▸ **What is expected**
Within the records below is a range that opens at the line with "photomicrograph showing moderate" and closes at the line with "brightfield microscopy of". Return that range word for word, both ends included, and only that range.

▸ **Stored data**
=== Begin Enclosure ===

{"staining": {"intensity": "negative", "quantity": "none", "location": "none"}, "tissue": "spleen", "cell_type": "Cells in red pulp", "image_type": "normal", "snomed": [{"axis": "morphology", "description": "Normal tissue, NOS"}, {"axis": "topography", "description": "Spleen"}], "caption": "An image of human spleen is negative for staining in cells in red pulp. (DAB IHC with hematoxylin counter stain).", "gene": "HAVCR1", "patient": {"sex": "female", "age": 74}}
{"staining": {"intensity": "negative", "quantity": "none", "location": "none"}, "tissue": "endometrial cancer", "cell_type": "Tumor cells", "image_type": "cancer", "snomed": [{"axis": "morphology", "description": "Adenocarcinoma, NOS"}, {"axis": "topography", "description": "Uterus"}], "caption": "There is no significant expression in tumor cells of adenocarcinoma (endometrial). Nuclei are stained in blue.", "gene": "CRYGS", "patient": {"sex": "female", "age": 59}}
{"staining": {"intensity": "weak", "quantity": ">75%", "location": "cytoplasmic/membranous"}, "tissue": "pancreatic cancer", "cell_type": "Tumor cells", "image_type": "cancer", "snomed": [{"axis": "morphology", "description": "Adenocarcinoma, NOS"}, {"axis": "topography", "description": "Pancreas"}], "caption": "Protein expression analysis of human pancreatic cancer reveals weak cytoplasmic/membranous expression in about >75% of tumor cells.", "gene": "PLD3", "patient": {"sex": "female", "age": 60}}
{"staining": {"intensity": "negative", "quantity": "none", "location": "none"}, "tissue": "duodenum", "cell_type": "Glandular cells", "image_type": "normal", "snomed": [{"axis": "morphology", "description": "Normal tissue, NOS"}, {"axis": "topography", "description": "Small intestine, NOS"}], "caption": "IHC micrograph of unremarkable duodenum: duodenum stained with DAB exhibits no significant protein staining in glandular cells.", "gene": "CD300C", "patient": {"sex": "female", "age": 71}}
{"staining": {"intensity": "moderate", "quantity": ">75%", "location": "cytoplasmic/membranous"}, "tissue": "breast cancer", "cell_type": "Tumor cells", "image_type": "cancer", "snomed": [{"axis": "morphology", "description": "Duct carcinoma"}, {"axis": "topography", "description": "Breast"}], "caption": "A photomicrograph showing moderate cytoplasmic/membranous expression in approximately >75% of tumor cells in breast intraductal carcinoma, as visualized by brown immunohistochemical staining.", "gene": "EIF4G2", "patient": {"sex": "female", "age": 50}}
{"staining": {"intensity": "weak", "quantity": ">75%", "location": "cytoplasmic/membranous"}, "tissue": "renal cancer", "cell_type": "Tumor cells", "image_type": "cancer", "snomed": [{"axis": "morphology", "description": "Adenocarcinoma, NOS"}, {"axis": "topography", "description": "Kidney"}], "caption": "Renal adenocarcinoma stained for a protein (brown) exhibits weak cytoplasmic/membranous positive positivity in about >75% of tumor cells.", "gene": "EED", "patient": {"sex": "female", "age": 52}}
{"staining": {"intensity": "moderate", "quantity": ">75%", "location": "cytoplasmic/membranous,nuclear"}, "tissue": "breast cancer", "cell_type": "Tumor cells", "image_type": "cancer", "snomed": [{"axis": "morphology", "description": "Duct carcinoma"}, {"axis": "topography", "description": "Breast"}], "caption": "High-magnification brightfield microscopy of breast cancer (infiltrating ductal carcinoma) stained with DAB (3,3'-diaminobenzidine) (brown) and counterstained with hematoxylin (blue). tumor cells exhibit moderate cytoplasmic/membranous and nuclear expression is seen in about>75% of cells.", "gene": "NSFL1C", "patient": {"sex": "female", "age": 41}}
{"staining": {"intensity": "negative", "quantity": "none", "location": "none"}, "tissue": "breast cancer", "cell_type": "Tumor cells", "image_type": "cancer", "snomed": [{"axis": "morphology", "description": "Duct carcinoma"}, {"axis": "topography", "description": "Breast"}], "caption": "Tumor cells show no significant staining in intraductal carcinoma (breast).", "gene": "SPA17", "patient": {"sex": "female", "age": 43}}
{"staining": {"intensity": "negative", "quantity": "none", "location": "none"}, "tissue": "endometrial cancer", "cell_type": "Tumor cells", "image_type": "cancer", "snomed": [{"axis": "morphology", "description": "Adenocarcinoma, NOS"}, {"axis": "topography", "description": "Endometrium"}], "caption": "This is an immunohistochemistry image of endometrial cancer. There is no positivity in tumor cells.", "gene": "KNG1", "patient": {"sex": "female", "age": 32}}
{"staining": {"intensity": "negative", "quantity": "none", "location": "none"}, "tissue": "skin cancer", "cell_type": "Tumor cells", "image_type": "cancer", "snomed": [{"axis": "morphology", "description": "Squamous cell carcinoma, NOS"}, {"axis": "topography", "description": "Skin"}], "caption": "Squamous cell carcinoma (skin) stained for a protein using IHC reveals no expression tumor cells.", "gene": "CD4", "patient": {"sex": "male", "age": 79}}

=== End Enclosure ===

▸ **Response to this exercise**
{"staining": {"intensity": "moderate", "quantity": ">75%", "location": "cytoplasmic/membranous"}, "tissue": "breast cancer", "cell_type": "Tumor cells", "image_type": "cancer", "snomed": [{"axis": "morphology", "description": "Duct carcinoma"}, {"axis": "topography", "description": "Breast"}], "caption": "A photomicrograph showing moderate cytoplasmic/membranous expression in approximately >75% of tumor cells in breast intraductal carcinoma, as visualized by brown immunohistochemical staining.", "gene": "EIF4G2", "patient": {"sex": "female", "age": 50}}
{"staining": {"intensity": "weak", "quantity": ">75%", "location": "cytoplasmic/membranous"}, "tissue": "renal cancer", "cell_type": "Tumor cells", "image_type": "cancer", "snomed": [{"axis": "morphology", "description": "Adenocarcinoma, NOS"}, {"axis": "topography", "description": "Kidney"}], "caption": "Renal adenocarcinoma stained for a protein (brown) exhibits weak cytoplasmic/membranous positive positivity in about >75% of tumor cells.", "gene": "EED", "patient": {"sex": "female", "age": 52}}
{"staining": {"intensity": "moderate", "quantity": ">75%", "location": "cytoplasmic/membranous,nuclear"}, "tissue": "breast cancer", "cell_type": "Tumor cells", "image_type": "cancer", "snomed": [{"axis": "morphology", "description": "Duct carcinoma"}, {"axis": "topography", "description": "Breast"}], "caption": "High-magnification brightfield microscopy of breast cancer (infiltrating ductal carcinoma) stained with DAB (3,3'-diaminobenzidine) (brown) and counterstained with hematoxylin (blue). tumor cells exhibit moderate cytoplasmic/membranous and nuclear expression is seen in about>75% of cells.", "gene": "NSFL1C", "patient": {"sex": "female", "age": 41}}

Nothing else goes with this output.